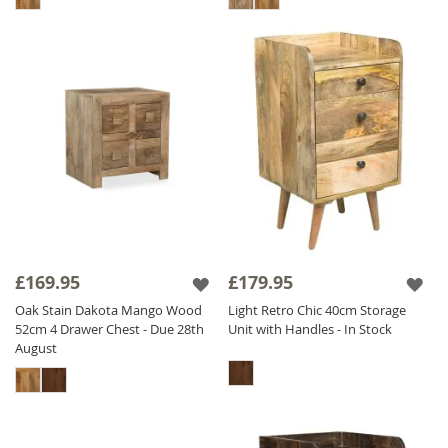
£169.95
£179.95
Oak Stain Dakota Mango Wood
Light Retro Chic 40cm Storage
52cm 4 Drawer Chest - Due 28th
Unit with Handles - In Stock
August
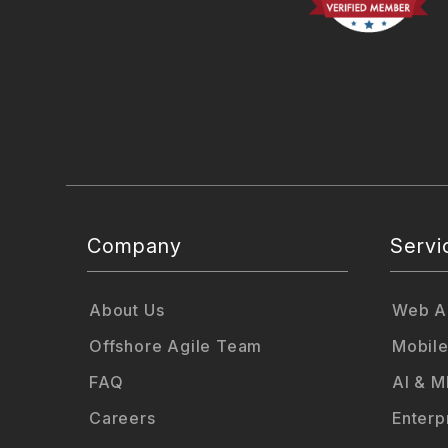
Company
Servi
About Us
Web Ap
Offshore Agile Team
Mobile
FAQ
AI & M
Careers
Enterp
------------------------------------------------------------
▶ Exercise details
In the copy, include every entry above exactly and leave out each picture.

▶ Answer to this exercise
£169.95
£179.95
Oak Stain Dakota Mango Wood
Light Retro Chic 40cm Storage
52cm 4 Drawer Chest - Due 28th
Unit with Handles - In Stock
August
Company
Servi
About Us
Web Ap
Offshore Agile Team
Mobile
FAQ
AI & M
Careers
Enterp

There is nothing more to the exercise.